[Items from a dataset]
++++++

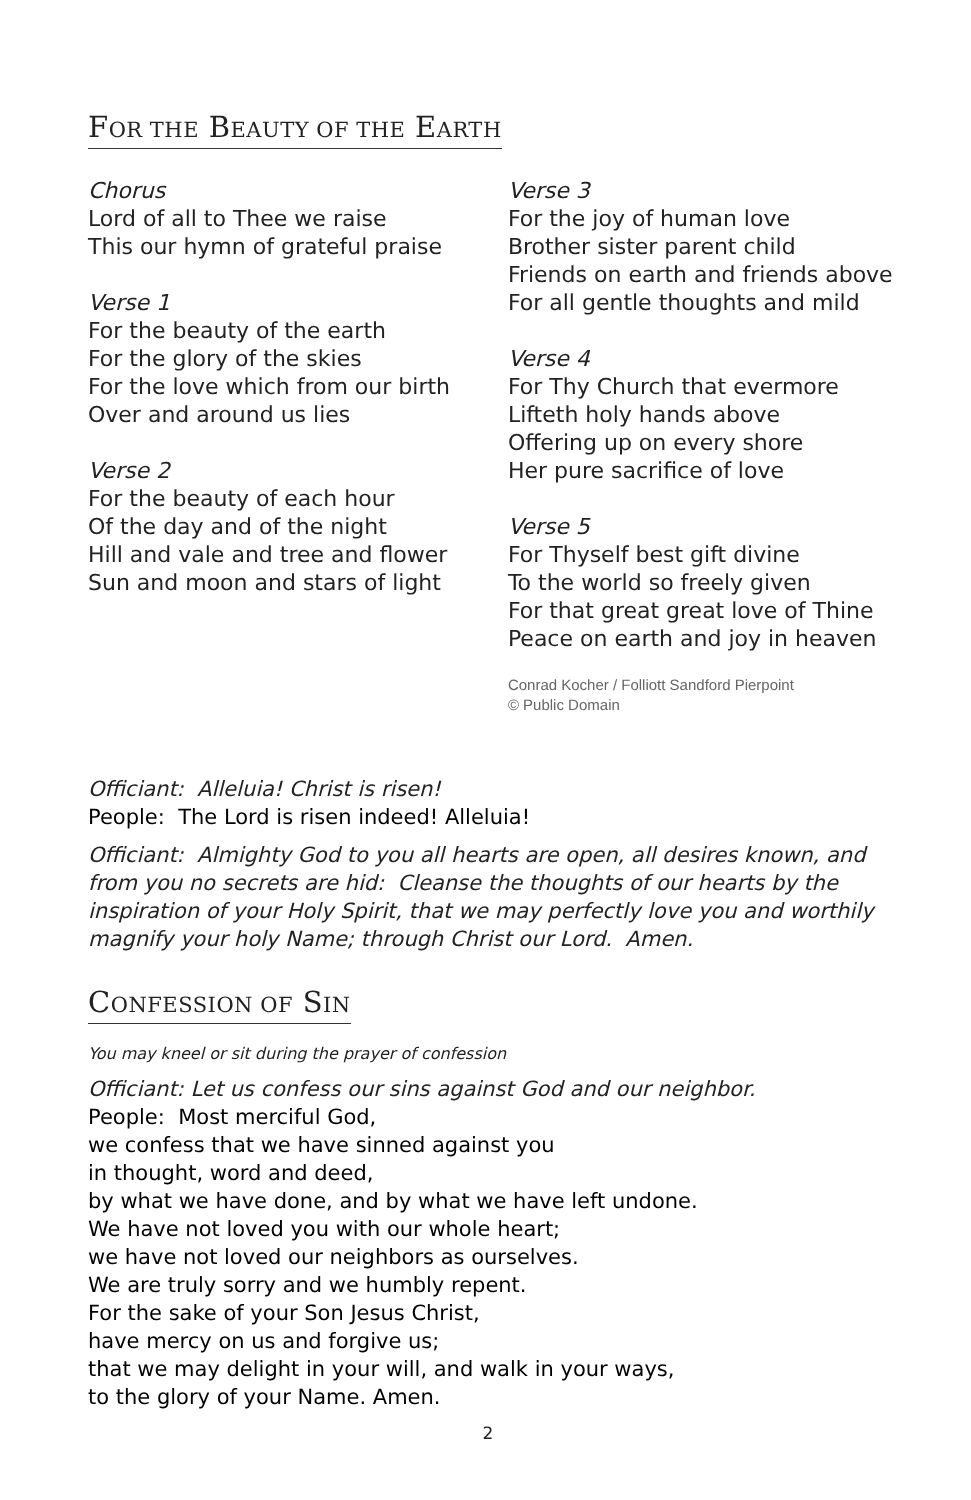FOR THE BEAUTY OF THE EARTH
Chorus
Lord of all to Thee we raise
This our hymn of grateful praise
Verse 1
For the beauty of the earth
For the glory of the skies
For the love which from our birth
Over and around us lies
Verse 2
For the beauty of each hour
Of the day and of the night
Hill and vale and tree and flower
Sun and moon and stars of light
Verse 3
For the joy of human love
Brother sister parent child
Friends on earth and friends above
For all gentle thoughts and mild
Verse 4
For Thy Church that evermore
Lifteth holy hands above
Offering up on every shore
Her pure sacrifice of love
Verse 5
For Thyself best gift divine
To the world so freely given
For that great great love of Thine
Peace on earth and joy in heaven
Conrad Kocher / Folliott Sandford Pierpoint
© Public Domain
Officiant: Alleluia! Christ is risen!
People: The Lord is risen indeed! Alleluia!
Officiant: Almighty God to you all hearts are open, all desires known, and from you no secrets are hid: Cleanse the thoughts of our hearts by the inspiration of your Holy Spirit, that we may perfectly love you and worthily magnify your holy Name; through Christ our Lord. Amen.
CONFESSION OF SIN
You may kneel or sit during the prayer of confession
Officiant: Let us confess our sins against God and our neighbor.
People: Most merciful God,
we confess that we have sinned against you
in thought, word and deed,
by what we have done, and by what we have left undone.
We have not loved you with our whole heart;
we have not loved our neighbors as ourselves.
We are truly sorry and we humbly repent.
For the sake of your Son Jesus Christ,
have mercy on us and forgive us;
that we may delight in your will, and walk in your ways,
to the glory of your Name. Amen.
2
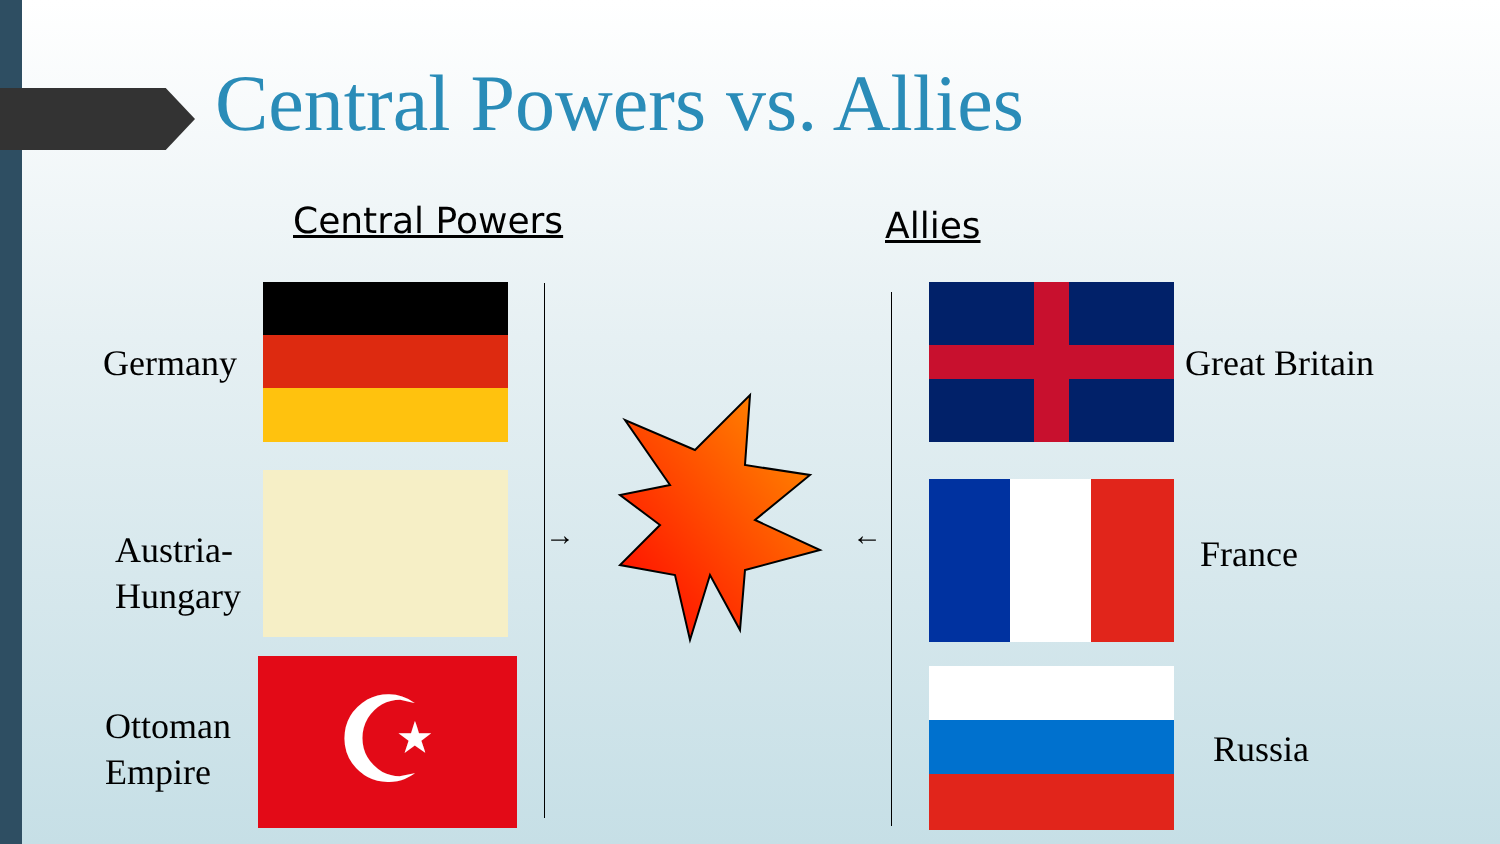Central Powers vs. Allies
Central Powers
Germany
Austria-
Hungary
Ottoman
Empire
☪
→ ←
Allies
Great Britain
France
Russia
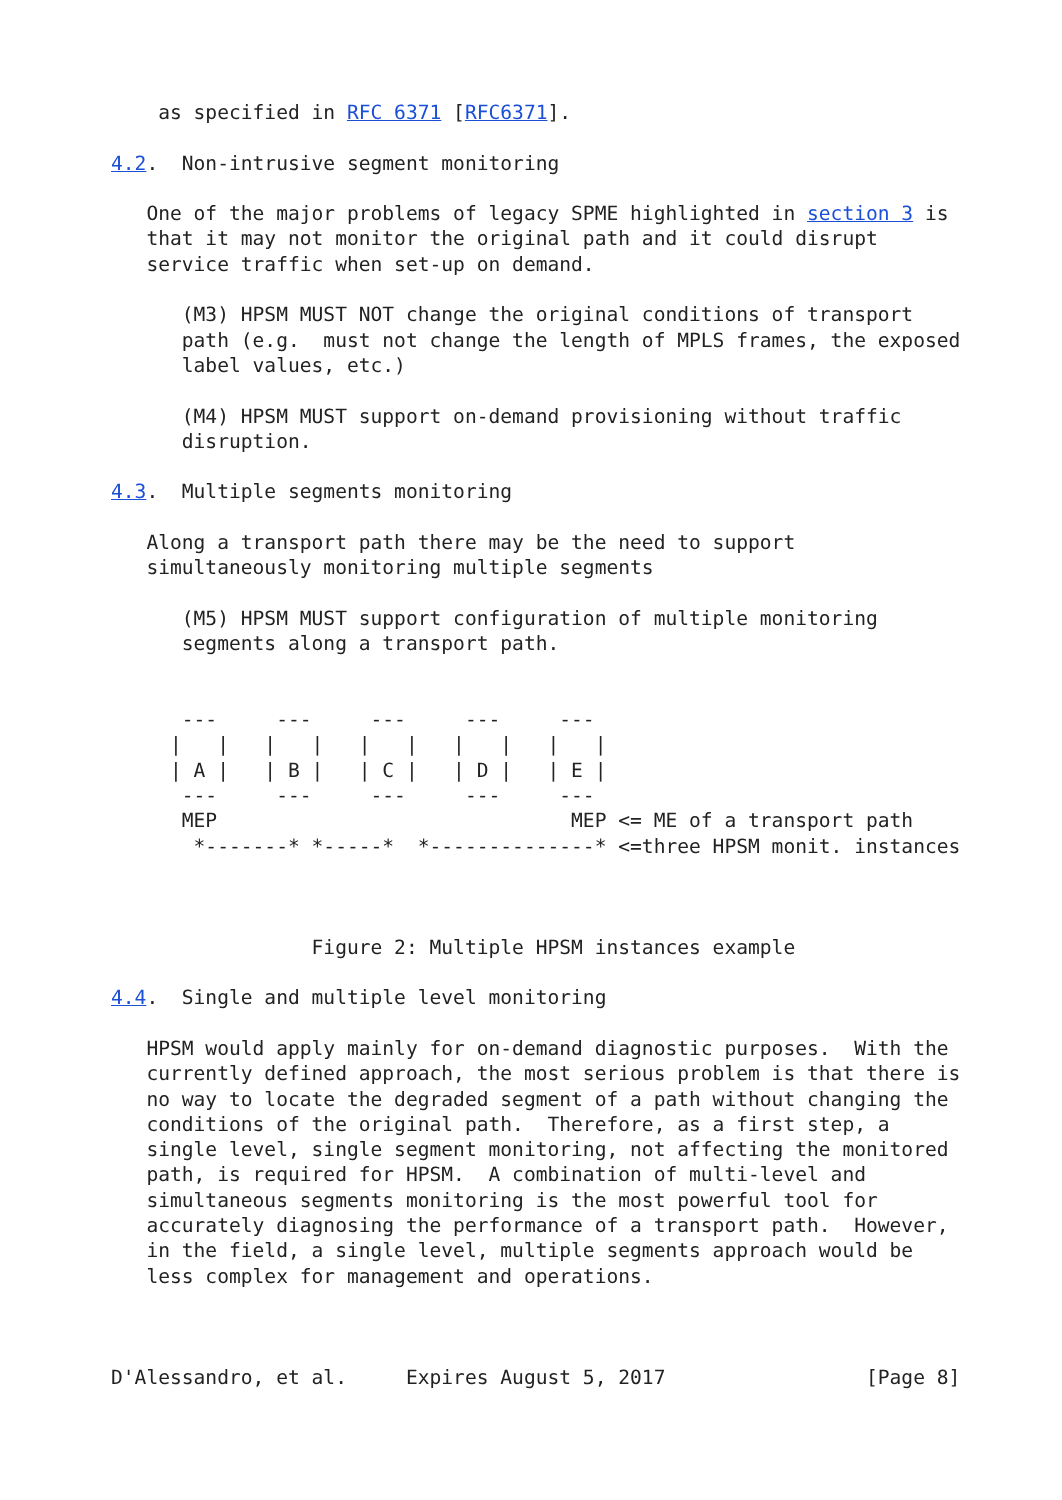as specified in RFC 6371 [RFC6371].

4.2.  Non-intrusive segment monitoring

   One of the major problems of legacy SPME highlighted in section 3 is
   that it may not monitor the original path and it could disrupt
   service traffic when set-up on demand.

      (M3) HPSM MUST NOT change the original conditions of transport
      path (e.g.  must not change the length of MPLS frames, the exposed
      label values, etc.)

      (M4) HPSM MUST support on-demand provisioning without traffic
      disruption.

4.3.  Multiple segments monitoring

   Along a transport path there may be the need to support
   simultaneously monitoring multiple segments

      (M5) HPSM MUST support configuration of multiple monitoring
      segments along a transport path.


      ---     ---     ---     ---     ---
     |   |   |   |   |   |   |   |   |   |
     | A |   | B |   | C |   | D |   | E |
      ---     ---     ---     ---     ---
      MEP                              MEP <= ME of a transport path
       *-------* *-----*  *--------------* <=three HPSM monit. instances



                 Figure 2: Multiple HPSM instances example

4.4.  Single and multiple level monitoring

   HPSM would apply mainly for on-demand diagnostic purposes.  With the
   currently defined approach, the most serious problem is that there is
   no way to locate the degraded segment of a path without changing the
   conditions of the original path.  Therefore, as a first step, a
   single level, single segment monitoring, not affecting the monitored
   path, is required for HPSM.  A combination of multi-level and
   simultaneous segments monitoring is the most powerful tool for
   accurately diagnosing the performance of a transport path.  However,
   in the field, a single level, multiple segments approach would be
   less complex for management and operations.



D'Alessandro, et al.     Expires August 5, 2017                 [Page 8]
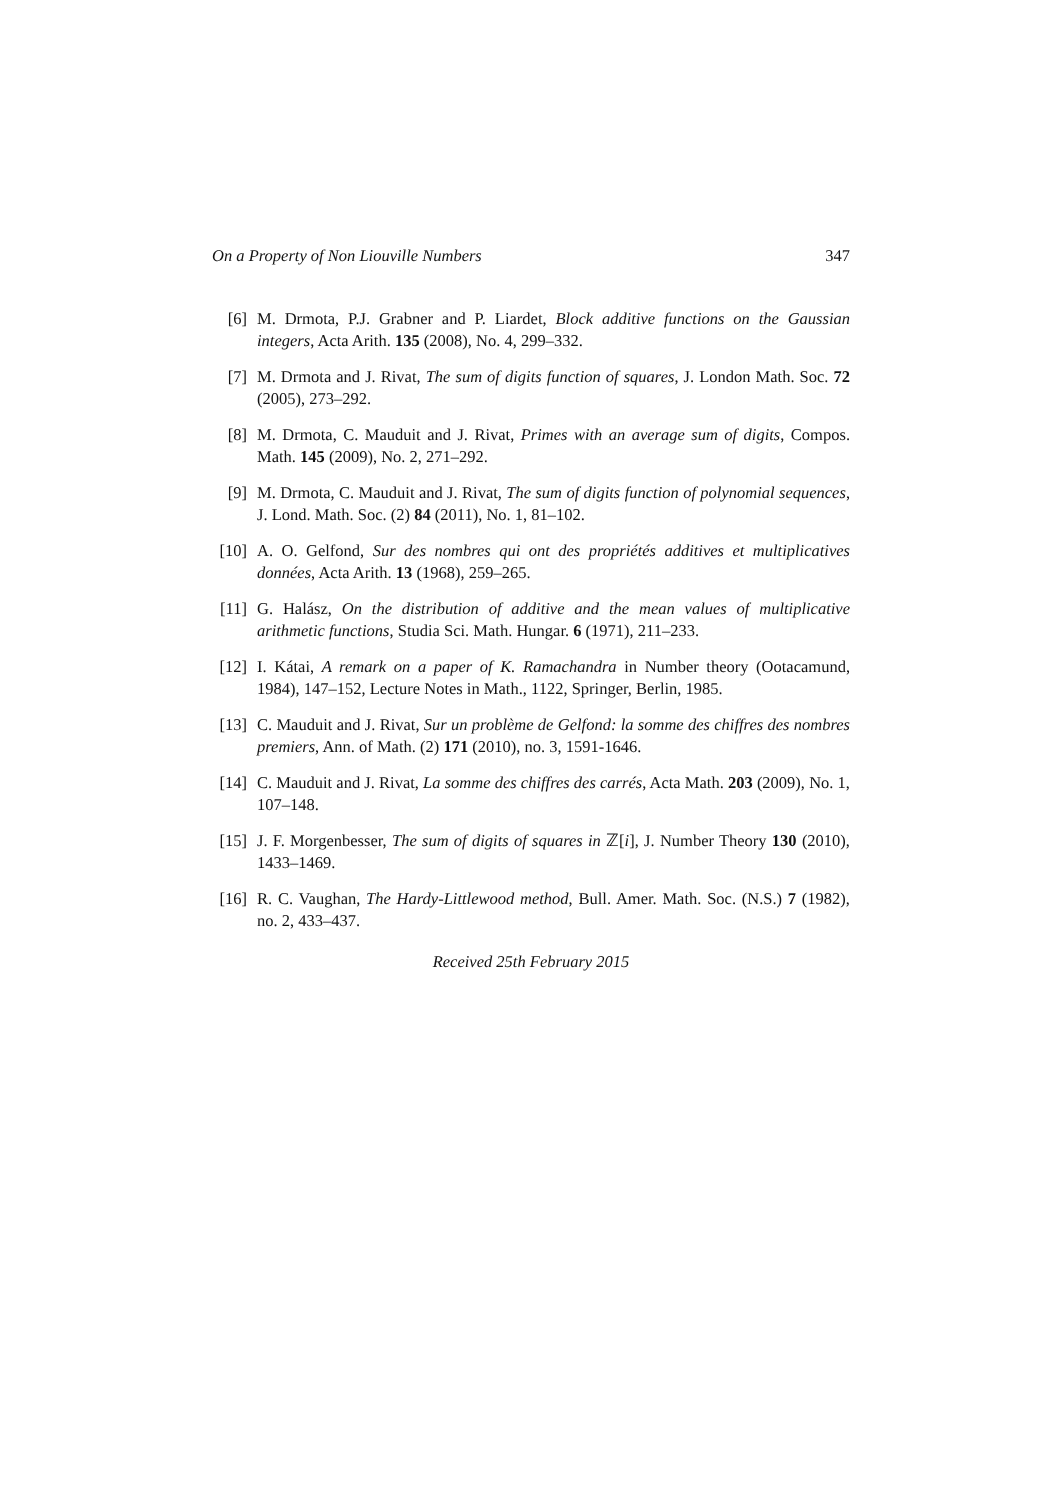On a Property of Non Liouville Numbers 347
[6] M. Drmota, P.J. Grabner and P. Liardet, Block additive functions on the Gaussian integers, Acta Arith. 135 (2008), No. 4, 299–332.
[7] M. Drmota and J. Rivat, The sum of digits function of squares, J. London Math. Soc. 72 (2005), 273–292.
[8] M. Drmota, C. Mauduit and J. Rivat, Primes with an average sum of digits, Compos. Math. 145 (2009), No. 2, 271–292.
[9] M. Drmota, C. Mauduit and J. Rivat, The sum of digits function of polynomial sequences, J. Lond. Math. Soc. (2) 84 (2011), No. 1, 81–102.
[10] A. O. Gelfond, Sur des nombres qui ont des propriétés additives et multiplicatives données, Acta Arith. 13 (1968), 259–265.
[11] G. Halász, On the distribution of additive and the mean values of multiplicative arithmetic functions, Studia Sci. Math. Hungar. 6 (1971), 211–233.
[12] I. Kátai, A remark on a paper of K. Ramachandra in Number theory (Ootacamund, 1984), 147–152, Lecture Notes in Math., 1122, Springer, Berlin, 1985.
[13] C. Mauduit and J. Rivat, Sur un problème de Gelfond: la somme des chiffres des nombres premiers, Ann. of Math. (2) 171 (2010), no. 3, 1591-1646.
[14] C. Mauduit and J. Rivat, La somme des chiffres des carrés, Acta Math. 203 (2009), No. 1, 107–148.
[15] J. F. Morgenbesser, The sum of digits of squares in ℤ[i], J. Number Theory 130 (2010), 1433–1469.
[16] R. C. Vaughan, The Hardy-Littlewood method, Bull. Amer. Math. Soc. (N.S.) 7 (1982), no. 2, 433–437.
Received 25th February 2015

++++++

Scan the data for the word "change" and copy every line where it shows up.

◆ **Problem solution**:
      (M3) HPSM MUST NOT change the original conditions of transport
      path (e.g.  must not change the length of MPLS frames, the exposed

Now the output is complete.